The bass is infectious, saturating the overall sound with an atmospheric ambience that oozes warmth. Timbre of instruments in the low frequencies are realistic and augmented with a sense of roundness. One of the standout traits for me is the SE846’s expression of the pizzicato technique of string instruments, in particular the double bass. The plucking of the strings is incredibly weighty, and flicks my brain with heft and resonance, with all the tension and stiffness tangibly portrayed. Even when it’s not the star of the show, the powerful bass hangs in the background with an ominous tinge, ready to jump back out at any time and annihilate your world many times over.
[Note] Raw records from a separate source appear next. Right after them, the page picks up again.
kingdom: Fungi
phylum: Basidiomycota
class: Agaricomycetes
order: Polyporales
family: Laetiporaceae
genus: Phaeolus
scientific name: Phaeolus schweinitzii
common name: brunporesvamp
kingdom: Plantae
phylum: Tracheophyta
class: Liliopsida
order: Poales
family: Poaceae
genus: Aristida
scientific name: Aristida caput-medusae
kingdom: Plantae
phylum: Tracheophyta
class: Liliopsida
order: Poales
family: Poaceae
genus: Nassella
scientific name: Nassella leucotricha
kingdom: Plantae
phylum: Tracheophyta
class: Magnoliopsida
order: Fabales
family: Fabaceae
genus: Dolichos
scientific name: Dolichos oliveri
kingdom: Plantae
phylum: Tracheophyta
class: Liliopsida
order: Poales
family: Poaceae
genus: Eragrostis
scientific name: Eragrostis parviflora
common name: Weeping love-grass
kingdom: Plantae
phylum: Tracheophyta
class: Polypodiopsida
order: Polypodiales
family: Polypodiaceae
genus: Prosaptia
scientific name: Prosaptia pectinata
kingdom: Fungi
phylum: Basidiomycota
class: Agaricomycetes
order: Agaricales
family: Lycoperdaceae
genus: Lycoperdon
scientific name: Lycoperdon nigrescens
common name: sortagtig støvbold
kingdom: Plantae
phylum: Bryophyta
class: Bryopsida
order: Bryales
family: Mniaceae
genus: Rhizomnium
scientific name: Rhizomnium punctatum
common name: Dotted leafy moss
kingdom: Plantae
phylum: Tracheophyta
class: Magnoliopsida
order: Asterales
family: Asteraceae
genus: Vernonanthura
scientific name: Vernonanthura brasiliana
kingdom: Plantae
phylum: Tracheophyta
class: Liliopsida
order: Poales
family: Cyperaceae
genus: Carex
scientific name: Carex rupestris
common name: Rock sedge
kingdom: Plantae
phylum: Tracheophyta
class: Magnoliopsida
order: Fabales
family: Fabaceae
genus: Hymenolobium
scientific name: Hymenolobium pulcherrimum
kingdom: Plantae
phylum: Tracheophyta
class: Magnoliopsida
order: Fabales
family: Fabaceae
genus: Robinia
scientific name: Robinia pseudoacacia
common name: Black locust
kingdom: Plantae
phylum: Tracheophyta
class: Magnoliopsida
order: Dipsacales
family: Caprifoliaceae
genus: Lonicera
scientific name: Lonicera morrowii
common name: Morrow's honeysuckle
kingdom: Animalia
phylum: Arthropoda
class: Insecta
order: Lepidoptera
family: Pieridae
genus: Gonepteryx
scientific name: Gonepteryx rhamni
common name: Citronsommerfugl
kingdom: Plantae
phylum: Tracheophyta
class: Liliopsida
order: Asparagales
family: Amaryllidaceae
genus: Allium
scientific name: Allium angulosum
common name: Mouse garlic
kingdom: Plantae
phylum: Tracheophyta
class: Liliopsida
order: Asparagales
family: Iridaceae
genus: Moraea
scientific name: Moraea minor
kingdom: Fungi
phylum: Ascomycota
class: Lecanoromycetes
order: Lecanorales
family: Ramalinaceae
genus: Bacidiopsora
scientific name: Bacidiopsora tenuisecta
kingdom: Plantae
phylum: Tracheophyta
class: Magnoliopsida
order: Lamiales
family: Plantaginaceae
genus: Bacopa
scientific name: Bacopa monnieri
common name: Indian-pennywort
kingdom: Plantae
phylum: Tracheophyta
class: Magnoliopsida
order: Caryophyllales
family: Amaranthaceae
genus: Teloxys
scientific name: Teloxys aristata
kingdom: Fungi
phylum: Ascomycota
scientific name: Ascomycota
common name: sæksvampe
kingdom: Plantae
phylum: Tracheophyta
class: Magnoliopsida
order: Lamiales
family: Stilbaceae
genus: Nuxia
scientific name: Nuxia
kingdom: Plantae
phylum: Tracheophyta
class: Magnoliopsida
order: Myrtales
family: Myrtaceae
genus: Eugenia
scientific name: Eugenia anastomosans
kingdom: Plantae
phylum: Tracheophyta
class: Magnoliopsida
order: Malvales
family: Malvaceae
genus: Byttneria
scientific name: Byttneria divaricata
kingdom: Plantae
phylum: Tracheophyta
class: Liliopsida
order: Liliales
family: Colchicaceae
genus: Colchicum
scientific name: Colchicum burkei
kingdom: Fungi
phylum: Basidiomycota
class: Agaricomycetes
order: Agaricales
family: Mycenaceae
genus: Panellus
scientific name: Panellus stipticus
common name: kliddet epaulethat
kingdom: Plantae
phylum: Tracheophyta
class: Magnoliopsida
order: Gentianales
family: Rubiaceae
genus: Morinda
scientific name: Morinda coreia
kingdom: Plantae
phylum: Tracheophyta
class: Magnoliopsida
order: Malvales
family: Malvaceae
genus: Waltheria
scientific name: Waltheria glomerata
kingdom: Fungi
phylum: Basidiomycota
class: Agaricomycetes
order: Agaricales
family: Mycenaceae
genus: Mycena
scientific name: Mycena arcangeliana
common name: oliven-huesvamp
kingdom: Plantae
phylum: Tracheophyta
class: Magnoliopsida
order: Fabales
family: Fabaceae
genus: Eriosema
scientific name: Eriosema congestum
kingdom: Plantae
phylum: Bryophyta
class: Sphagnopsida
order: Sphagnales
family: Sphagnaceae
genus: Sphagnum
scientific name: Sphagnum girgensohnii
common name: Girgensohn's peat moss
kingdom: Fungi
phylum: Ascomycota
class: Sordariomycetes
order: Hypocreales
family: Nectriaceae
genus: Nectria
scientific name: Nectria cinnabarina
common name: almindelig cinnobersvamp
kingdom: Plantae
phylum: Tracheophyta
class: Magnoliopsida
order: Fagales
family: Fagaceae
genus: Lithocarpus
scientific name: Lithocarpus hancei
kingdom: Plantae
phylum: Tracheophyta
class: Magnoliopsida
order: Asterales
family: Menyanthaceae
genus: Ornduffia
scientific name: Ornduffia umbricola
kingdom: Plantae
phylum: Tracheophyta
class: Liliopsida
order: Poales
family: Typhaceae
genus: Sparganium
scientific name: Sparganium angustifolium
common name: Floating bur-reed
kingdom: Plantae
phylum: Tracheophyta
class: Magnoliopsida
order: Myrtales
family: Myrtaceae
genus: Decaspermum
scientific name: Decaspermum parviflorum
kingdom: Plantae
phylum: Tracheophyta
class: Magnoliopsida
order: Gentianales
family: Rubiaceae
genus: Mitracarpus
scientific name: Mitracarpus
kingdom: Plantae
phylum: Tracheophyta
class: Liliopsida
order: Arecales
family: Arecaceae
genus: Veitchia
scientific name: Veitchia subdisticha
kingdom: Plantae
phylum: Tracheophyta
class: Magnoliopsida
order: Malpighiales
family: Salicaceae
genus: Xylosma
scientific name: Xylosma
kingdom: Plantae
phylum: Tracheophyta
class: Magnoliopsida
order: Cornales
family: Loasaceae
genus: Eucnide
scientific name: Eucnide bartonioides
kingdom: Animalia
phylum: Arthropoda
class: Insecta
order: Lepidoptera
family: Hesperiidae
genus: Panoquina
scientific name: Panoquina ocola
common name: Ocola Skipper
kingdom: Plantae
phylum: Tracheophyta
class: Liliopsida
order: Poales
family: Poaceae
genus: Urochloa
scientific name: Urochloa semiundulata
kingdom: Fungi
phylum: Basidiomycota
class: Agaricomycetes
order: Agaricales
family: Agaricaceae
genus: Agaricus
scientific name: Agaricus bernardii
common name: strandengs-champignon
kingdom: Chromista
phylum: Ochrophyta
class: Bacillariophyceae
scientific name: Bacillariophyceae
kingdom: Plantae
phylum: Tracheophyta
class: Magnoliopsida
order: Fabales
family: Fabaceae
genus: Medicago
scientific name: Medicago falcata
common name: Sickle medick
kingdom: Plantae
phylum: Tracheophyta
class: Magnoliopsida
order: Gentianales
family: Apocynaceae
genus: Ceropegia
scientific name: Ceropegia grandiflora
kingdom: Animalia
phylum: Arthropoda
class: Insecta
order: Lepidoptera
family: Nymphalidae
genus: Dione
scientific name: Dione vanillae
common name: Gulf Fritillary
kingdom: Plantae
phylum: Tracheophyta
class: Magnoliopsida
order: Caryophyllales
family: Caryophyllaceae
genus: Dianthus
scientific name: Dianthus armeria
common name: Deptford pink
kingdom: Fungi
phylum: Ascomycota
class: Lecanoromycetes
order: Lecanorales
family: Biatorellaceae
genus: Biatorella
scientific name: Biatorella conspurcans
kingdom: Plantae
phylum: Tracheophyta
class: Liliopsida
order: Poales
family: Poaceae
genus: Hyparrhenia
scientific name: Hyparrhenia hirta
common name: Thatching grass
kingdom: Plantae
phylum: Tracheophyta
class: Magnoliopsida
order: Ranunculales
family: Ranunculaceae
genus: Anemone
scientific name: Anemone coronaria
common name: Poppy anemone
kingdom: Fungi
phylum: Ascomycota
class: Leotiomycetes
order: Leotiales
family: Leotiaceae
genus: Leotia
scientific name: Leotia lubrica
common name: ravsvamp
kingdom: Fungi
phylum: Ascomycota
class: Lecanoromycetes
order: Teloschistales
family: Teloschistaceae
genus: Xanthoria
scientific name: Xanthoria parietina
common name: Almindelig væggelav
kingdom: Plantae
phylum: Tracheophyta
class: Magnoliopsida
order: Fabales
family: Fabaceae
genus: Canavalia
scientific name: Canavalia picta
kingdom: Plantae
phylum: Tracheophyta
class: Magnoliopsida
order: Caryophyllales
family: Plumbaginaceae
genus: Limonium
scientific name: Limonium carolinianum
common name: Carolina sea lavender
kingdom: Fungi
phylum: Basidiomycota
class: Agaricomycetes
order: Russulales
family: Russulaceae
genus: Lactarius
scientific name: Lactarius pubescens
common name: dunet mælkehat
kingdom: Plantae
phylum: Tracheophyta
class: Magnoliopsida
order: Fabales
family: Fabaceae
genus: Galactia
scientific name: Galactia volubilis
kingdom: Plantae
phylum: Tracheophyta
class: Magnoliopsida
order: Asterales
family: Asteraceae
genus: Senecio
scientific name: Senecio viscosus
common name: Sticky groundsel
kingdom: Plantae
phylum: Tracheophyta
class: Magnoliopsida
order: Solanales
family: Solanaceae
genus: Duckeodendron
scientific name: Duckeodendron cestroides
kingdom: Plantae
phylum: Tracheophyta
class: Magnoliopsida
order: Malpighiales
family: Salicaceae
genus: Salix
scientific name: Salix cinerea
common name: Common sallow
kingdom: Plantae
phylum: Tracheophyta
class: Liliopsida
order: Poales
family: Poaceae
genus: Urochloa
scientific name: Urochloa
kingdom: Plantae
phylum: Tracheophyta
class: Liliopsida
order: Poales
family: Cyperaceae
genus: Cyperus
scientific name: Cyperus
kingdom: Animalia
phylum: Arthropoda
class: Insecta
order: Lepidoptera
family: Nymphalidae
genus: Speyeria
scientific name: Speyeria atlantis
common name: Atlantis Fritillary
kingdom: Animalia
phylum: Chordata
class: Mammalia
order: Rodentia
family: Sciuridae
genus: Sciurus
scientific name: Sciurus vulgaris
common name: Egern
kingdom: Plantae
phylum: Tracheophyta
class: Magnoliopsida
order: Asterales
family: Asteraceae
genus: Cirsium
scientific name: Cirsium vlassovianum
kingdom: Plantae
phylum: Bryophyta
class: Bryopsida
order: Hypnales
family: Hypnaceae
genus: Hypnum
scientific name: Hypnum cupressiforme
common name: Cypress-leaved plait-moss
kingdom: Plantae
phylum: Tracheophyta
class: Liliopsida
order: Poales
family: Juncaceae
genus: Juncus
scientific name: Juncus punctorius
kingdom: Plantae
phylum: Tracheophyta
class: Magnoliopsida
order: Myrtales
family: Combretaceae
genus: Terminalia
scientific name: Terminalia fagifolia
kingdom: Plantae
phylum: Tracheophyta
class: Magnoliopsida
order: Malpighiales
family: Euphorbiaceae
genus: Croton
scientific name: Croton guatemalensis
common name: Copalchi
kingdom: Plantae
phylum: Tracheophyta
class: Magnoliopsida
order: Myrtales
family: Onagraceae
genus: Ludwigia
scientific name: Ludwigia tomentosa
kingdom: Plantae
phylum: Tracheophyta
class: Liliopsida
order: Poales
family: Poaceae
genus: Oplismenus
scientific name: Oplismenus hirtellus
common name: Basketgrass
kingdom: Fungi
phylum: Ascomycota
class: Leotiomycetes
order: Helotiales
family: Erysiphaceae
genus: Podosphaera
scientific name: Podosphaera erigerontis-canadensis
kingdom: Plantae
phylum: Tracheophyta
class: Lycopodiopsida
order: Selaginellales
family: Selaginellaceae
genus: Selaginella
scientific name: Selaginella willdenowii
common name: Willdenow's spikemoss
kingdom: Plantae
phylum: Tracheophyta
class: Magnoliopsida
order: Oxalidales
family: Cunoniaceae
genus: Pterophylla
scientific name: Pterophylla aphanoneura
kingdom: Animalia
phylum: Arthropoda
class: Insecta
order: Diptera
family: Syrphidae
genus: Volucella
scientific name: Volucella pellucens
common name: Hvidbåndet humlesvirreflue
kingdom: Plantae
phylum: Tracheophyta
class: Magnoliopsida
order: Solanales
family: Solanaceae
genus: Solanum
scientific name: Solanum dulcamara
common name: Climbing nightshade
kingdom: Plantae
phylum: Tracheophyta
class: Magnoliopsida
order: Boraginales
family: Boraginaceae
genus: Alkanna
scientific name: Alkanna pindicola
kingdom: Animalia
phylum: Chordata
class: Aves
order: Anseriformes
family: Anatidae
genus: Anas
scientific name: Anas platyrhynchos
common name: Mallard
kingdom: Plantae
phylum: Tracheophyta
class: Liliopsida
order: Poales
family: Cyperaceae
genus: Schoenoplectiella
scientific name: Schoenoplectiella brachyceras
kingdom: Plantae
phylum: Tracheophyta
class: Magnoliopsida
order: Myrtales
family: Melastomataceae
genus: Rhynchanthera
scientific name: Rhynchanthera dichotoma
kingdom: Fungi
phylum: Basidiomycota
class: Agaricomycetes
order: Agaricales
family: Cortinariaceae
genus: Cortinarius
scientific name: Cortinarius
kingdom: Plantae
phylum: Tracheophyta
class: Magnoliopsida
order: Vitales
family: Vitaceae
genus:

Shure is famous for their mids and this is no different. The mids are tuned quite forward, lending to a nice intimacy that presses itself against your ears and into your brain. Guitar solos are syrupy and comfortably affectionate. Vocals are sweet, lush and always in close proximity. Jazz vocals mixed to be in the spotlight, like Bianca Wu (胡琳) for instance, are especially lovely, buttressed by a carpet of warmth and thuds from the low end. However, this has the potential to annoy some users that do not really wish for vocals to be so front and center all the time, and can lead to fatigue with prolonged use.
Unlike the rampant (but still controlled) bass, the treble is leashed and does not take too many risks. I can’t help but feel that the highs are slightly rolled off and not the emphasis from the get-go. There were points where I wished top extension would go further, but it never did and stayed overly polite, withholding emotions out of fear that things might turn shrill and strident. This also means sibilance is never a problem, but those seeking sparkling and far-reaching highs should look elsewhere.
Compared to a lot of contemporary rival flagships, the soundstage is not wide by any means, but this in a way actually works in the SE846’s favor when listening to rock and pop, because the energy is so focused. This is definitely an intimate earphone, and as such I find it to not be ideal with anything that would benefit from a more sizable soundstage. A sense of claustrophobic congestion – that too many instruments are seemingly boxed into a constricted space, is sometimes felt when playing jazz and orchestral music of scale. Pick your battles well, stick with intimate music, and you are sure to be rewarded.
SE846 is a very enjoyable earphone with bass unequivocally its trump card. I have used it since February 2015 and gotten earphones several times its price since then, but the excellent combination of superb isolation, long term comfort, unrivaled bass and intimate, fun sound makes me use it as my main IEM still as of this review. For its price point, its bass wears the crown in extension, quantity, and sheer power, and for this reason it works just as well for movies and gaming as it does music. Many competitors may have it beat in overall tonal balance, soundstaging and treble, but I foresee the SE846 to remain very relevant in my collection, if only as the de facto weapon that quenches my inner basshead thirst. But rest assured that for some people, such as vocals and bass lovers, it may well be all that they will ever need.
After almost a decade, I have chosen the SE846 as my point of return to the Shure brand. It’s been a long time coming, but I’m so glad that we are back together.